Toffee Squares: Virtual Cookie Exchange

I met Julia 30 years ago in P.M. Kindergarten, where she was my sworn enemy. Despite a year of screeching arguments across the art table, we became best friends a few years later, and now we share recipes from halfway across the country. About her Toffee Squares, Julia writes:

I don’t know how she did it, but my mom used to make 100+ dozen cookies every holiday season. But by the time she was my age, she had both an eight-year old and a four-year old eager to help make cookies and fond memories. The repeat stars every year were crescent cookies, green spritz cookies, and what we called toffee squares.

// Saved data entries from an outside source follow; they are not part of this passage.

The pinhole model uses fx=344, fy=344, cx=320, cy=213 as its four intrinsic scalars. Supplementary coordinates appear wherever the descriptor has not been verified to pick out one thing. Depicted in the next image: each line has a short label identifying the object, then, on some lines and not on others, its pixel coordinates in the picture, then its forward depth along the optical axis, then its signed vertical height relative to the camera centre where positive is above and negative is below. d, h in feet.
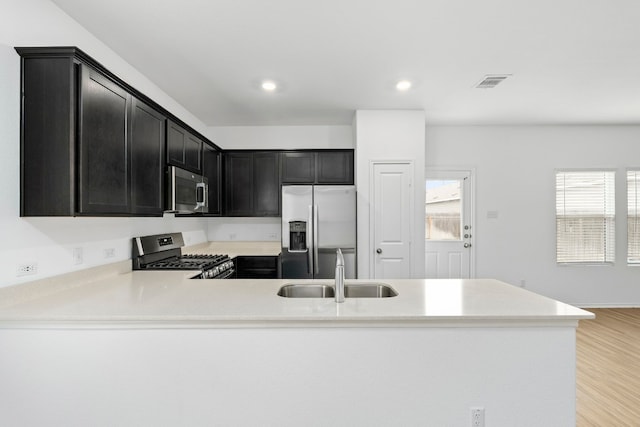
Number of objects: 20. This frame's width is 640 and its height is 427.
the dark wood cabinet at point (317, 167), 15.10 +2.03
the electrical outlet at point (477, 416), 5.53 -3.29
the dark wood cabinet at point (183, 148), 9.72 +2.01
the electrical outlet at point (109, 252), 8.80 -1.03
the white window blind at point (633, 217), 16.72 -0.26
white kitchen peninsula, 5.49 -2.55
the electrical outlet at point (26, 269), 6.21 -1.04
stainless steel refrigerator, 13.10 -0.53
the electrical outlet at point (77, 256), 7.63 -0.96
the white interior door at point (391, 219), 14.14 -0.28
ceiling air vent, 10.69 +4.24
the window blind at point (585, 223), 16.76 -0.55
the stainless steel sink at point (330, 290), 7.66 -1.76
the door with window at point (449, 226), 16.60 -0.68
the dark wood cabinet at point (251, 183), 15.34 +1.32
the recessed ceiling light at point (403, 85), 11.16 +4.22
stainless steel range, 9.90 -1.50
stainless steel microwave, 9.41 +0.64
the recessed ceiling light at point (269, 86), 11.21 +4.24
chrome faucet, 6.18 -1.26
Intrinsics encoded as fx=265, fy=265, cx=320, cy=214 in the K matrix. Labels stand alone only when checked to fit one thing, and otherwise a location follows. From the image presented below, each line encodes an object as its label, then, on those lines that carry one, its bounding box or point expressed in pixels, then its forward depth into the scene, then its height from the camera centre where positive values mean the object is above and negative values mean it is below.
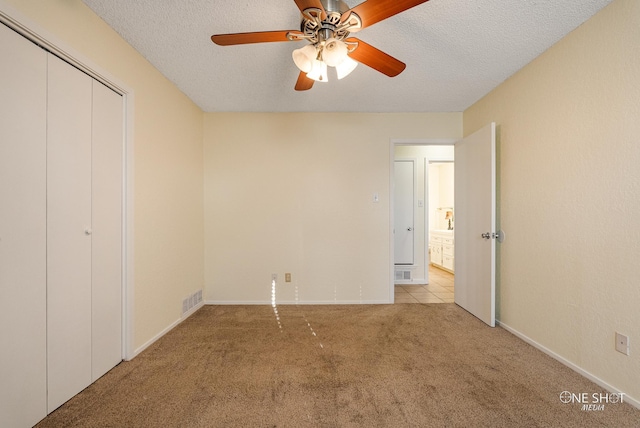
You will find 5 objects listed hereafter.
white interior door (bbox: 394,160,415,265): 4.41 +0.07
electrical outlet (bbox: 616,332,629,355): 1.55 -0.77
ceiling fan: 1.25 +0.97
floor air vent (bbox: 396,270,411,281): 4.38 -0.99
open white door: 2.57 -0.09
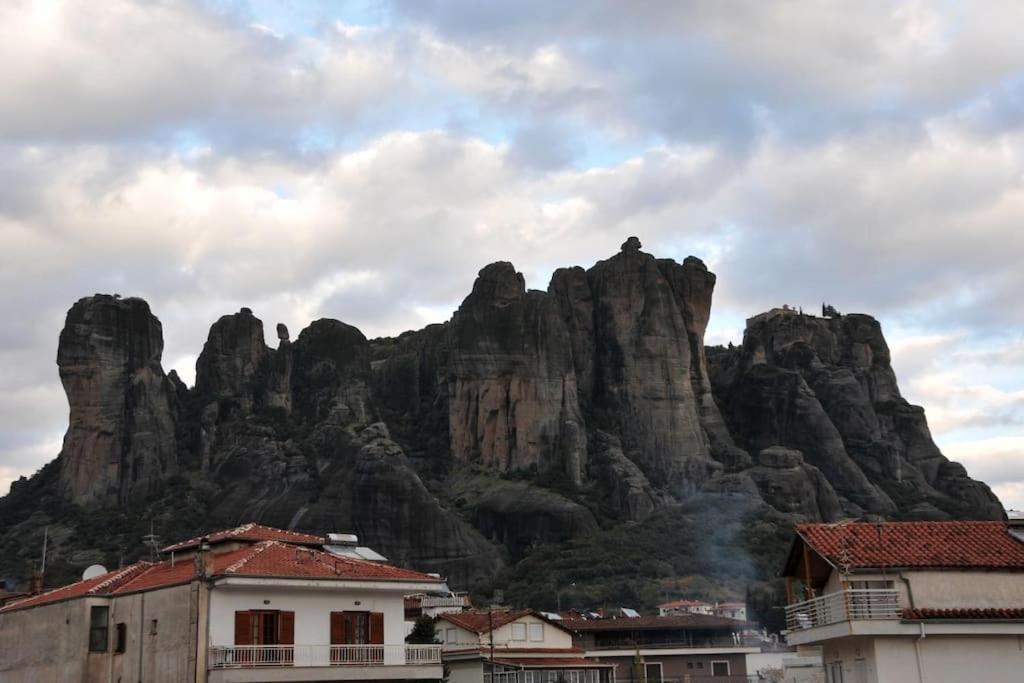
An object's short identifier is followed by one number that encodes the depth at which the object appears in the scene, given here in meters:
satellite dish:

The first time I didn’t go home for Christmas was just a few years ago, and the one thing that was going to make this fact okay was if I could have some toffee squares. But I had never made them outside of my childhood kitchen and certainly not without my mother’s guiding eye; I was convinced they would be impossible to make. To my surprise, it turned out that for years I had been holding the key on my very own bookshelf – in the Betty Crocker under “Toffee Bars!” Well, as  my coworker says, “That woman can cook,” and I quickly learned that this recipe was so magically easy, I could actually make them all by myself!

Happy holidays, and may you have the most fun making memories with your family.


  • 1 cup butter, softened
  • 1 cup packed brown sugar
  • 1 teaspoon vanilla
  • 1 large egg yolk
  • 2 cups all-purpose flour
  • 1/4 teaspoon salt
  • 2/3 cup chocolate chips
  • 1/2 cup chopped nuts (optional)


  1. Heat oven to 350 degrees.
  2. Mix butter, brown sugar, vanilla and egg yolk in large bowl.
  3. Stir in flour and salt.
  4. Press dough into ungreased rectangular pan (13x9x2 in.) or onto large pizza stone (I prefer baking with a pizza stone because there is no way to burn the bottom of the cookie without also burning the top).
  5. Bake 25-30 minutes or until very light brown (will still be very soft).
  6. Immediately sprinkle chocolate chips onto hot cookie and let sit for 5 minutes.
  7. Gently spread warmed chocolate chips over entire surface of cookie.
  8. Sprinkle chocolate with nuts.
  9. Cool in the pan for 30 minutes.
  10. Cut into bars while still warm (you can also try using cookie cutters for shaped toffee bars – see the musical notes in the top picture)

About Julia

Lily photo-bombs a picture of the baking process.

I live in Washington, DC, with my husband, Germán, and our Greater Swiss Mountain Dog, Lily.